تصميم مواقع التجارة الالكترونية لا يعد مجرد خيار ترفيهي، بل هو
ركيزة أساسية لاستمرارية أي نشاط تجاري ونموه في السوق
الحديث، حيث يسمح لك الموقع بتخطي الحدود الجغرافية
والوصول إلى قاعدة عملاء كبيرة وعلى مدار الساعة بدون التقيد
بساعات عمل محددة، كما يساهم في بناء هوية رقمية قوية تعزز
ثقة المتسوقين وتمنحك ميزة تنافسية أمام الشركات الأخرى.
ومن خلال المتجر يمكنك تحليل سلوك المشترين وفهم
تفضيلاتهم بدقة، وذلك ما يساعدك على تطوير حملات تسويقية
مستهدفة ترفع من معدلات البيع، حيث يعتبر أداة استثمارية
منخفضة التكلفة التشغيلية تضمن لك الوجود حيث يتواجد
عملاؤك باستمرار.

-=-=-=-=-

For this task, print the records again exactly as they appear.

تصميم مواقع التجارة الالكترونية لا يعد مجرد خيار ترفيهي، بل هو
ركيزة أساسية لاستمرارية أي نشاط تجاري ونموه في السوق
الحديث، حيث يسمح لك الموقع بتخطي الحدود الجغرافية
والوصول إلى قاعدة عملاء كبيرة وعلى مدار الساعة بدون التقيد
بساعات عمل محددة، كما يساهم في بناء هوية رقمية قوية تعزز
ثقة المتسوقين وتمنحك ميزة تنافسية أمام الشركات الأخرى.
ومن خلال المتجر يمكنك تحليل سلوك المشترين وفهم
تفضيلاتهم بدقة، وذلك ما يساعدك على تطوير حملات تسويقية
مستهدفة ترفع من معدلات البيع، حيث يعتبر أداة استثمارية
منخفضة التكلفة التشغيلية تضمن لك الوجود حيث يتواجد
عملاؤك باستمرار.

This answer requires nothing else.